Lake eighth-grader Marcus Christopher is busy with something a bit different when he’s not in the classroom. Christopher, 13, recently turned pro as a BMX freestyle rider, moving up from the amateur ranks when he was invited to compete in a professional event in Las Vegas. The Las Vegas Throwdown BMX Big Air Spectacle was a chance to battle against the best in the country, with 15 other pros in the field.
“Basically where BMX is at right now in the freestyle world, a lot of events are pro invite-only contests, so there are only professional riders,” Marcus’ father, Matt Christopher, said. “For the Vegas dirt competition he did a few weeks ago, it was pro only and once you get a pro invitation, there’s no turning back because if you ride in an amateur event, you’re kind of looked at as a ringer.”
Marcus started riding BMX when he was four and raced for six years before switching over to freestyle, a type of competition that can see him fly as high as 25 feet in the air. If he lands safely, it’s still a high-impact return to earth, but so far, he’s avoided a lot of injuries. A broken hand from a hard landing a few months ago is the most serious hit Marcus has taken and, ironically, it came on what he and his father described as a simple trick.

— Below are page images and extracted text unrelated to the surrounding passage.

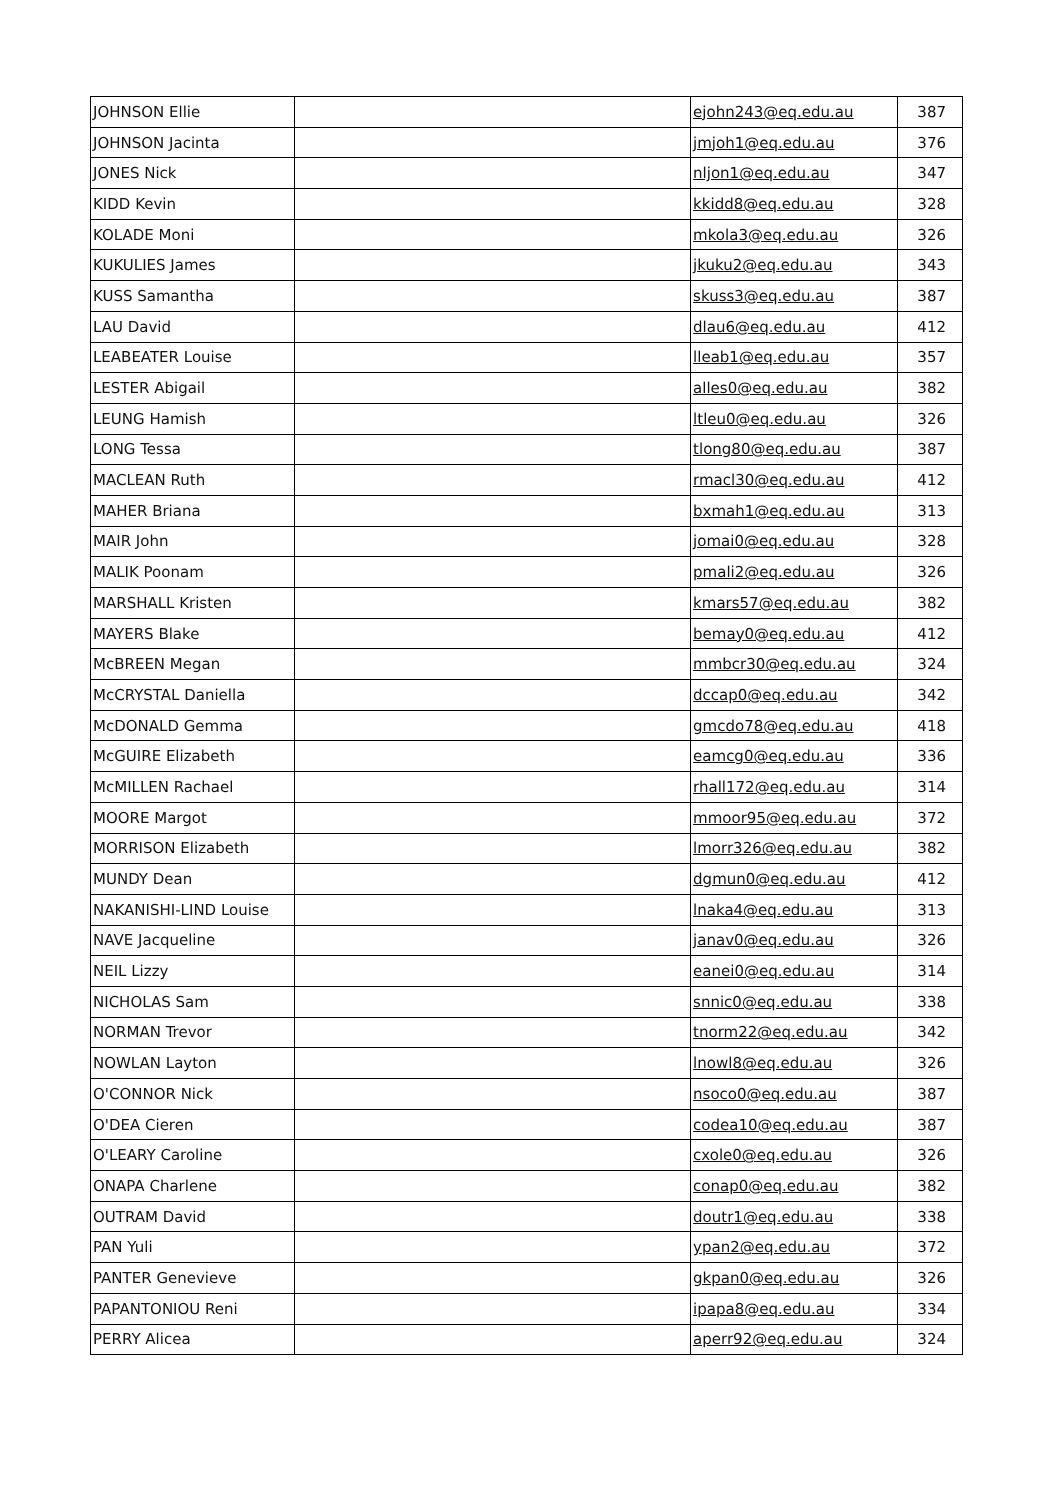| JOHNSON Ellie | | ejohn243@eq.edu.au | 387 |
| JOHNSON Jacinta | | jmjoh1@eq.edu.au | 376 |
| JONES Nick | | nljon1@eq.edu.au | 347 |
| KIDD Kevin | | kkidd8@eq.edu.au | 328 |
| KOLADE Moni | | mkola3@eq.edu.au | 326 |
| KUKULIES James | | jkuku2@eq.edu.au | 343 |
| KUSS Samantha | | skuss3@eq.edu.au | 387 |
| LAU David | | dlau6@eq.edu.au | 412 |
| LEABEATER Louise | | lleab1@eq.edu.au | 357 |
| LESTER Abigail | | alles0@eq.edu.au | 382 |
| LEUNG Hamish | | ltleu0@eq.edu.au | 326 |
| LONG Tessa | | tlong80@eq.edu.au | 387 |
| MACLEAN Ruth | | rmacl30@eq.edu.au | 412 |
| MAHER Briana | | bxmah1@eq.edu.au | 313 |
| MAIR John | | jomai0@eq.edu.au | 328 |
| MALIK Poonam | | pmali2@eq.edu.au | 326 |
| MARSHALL Kristen | | kmars57@eq.edu.au | 382 |
| MAYERS Blake | | bemay0@eq.edu.au | 412 |
| McBREEN Megan | | mmbcr30@eq.edu.au | 324 |
| McCRYSTAL Daniella | | dccap0@eq.edu.au | 342 |
| McDONALD Gemma | | gmcdo78@eq.edu.au | 418 |
| McGUIRE Elizabeth | | eamcg0@eq.edu.au | 336 |
| McMILLEN Rachael | | rhall172@eq.edu.au | 314 |
| MOORE Margot | | mmoor95@eq.edu.au | 372 |
| MORRISON Elizabeth | | lmorr326@eq.edu.au | 382 |
| MUNDY Dean | | dgmun0@eq.edu.au | 412 |
| NAKANISHI-LIND Louise | | lnaka4@eq.edu.au | 313 |
| NAVE Jacqueline | | janav0@eq.edu.au | 326 |
| NEIL Lizzy | | eanei0@eq.edu.au | 314 |
| NICHOLAS Sam | | snnic0@eq.edu.au | 338 |
| NORMAN Trevor | | tnorm22@eq.edu.au | 342 |
| NOWLAN Layton | | lnowl8@eq.edu.au | 326 |
| O'CONNOR Nick | | nsoco0@eq.edu.au | 387 |
| O'DEA Cieren | | codea10@eq.edu.au | 387 |
| O'LEARY Caroline | | cxole0@eq.edu.au | 326 |
| ONAPA Charlene | | conap0@eq.edu.au | 382 |
| OUTRAM David | | doutr1@eq.edu.au | 338 |
| PAN Yuli | | ypan2@eq.edu.au | 372 |
| PANTER Genevieve | | gkpan0@eq.edu.au | 326 |
| PAPANTONIOU Reni | | ipapa8@eq.edu.au | 334 |
| PERRY Alicea | | aperr92@eq.edu.au | 324 |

Still, the scariest part of the process in turning pro hasn’t been potential injuries, but rather the rise in competition and pressure.
“It was a little scary because I’ve been watching a lot of those guys on TV for a long time,” Marcus said.
Riding in pro events can bring in winnings ranging from $4,000 to $10,000, but according to Matt Christopher, the prize money isn’t the primary source of income for pro riders. That comes from sponsors, who pay big money to have riders wear their gear and serve as high-flying billboards for their products.
Marcus has sponsors for everything from his bike to his protective gear to his gloves and shoes and maintaining a good relationship with each sponsor is vital for a rider.
Having a sponsor put a rider on their pro team is the goal for competitors such as Marcus, whether they’re 13 or 23. Marcus may be younger than most of his fellow riders, but that doesn’t mean he is any less dedicated to his craft. He still has to keep up with his school work, where his favorite subject is science, but when he’s not in class, he’s often on a bike somewhere in Northeast Ohio.
“In the summer, usually ride between four and six days a week. In the winter, it’s usually one or two,” Marcus said.
In the summer, he can ride in his own back yard, but in the winter, he and his father have to drive up to the Cleveland area to ride at one of several indoor facilities there. Marcus often naps on the way to the facility, getting a little rest before he rides.
His riding career has taken him much further than Cuyahoga County, including a show in Austria last year when he rode at a three-day action sports event that drew crowds of as many as 16,000 people. He plans to return to the same event this March, so he’ll have to take his school work with him when he goes.
“When I miss school for events, I have to take a vacation day,” Marcus said, adding that taking time out of a trip to do homework “isn’t much fun.”
His mother, Lori, doesn’t travel to most events because Marcus’ younger brother, Charlie, is active playing football and basketball, so she stays home to make sure he gets to games and practices.
When it comes to competing, Marcus’ favorite part of the process is learning new tricks. His father, a former football player at Lake, noted that competing builds Marcus’ confidence. Matt credits his son’s calm, laid-back demeanor with helping him handle the pressure of competition, which can include all sorts of 360-degree variations, backflips, front flips and flairs.
When he’s at school, Marcus enjoys being a normal student and enjoys the same kinds of activities as his classmates. He may be earning more money than your average teenager once the final bell rings, but being a kid is still his primary job and one he’ll continue doing as he chases success soaring through the air.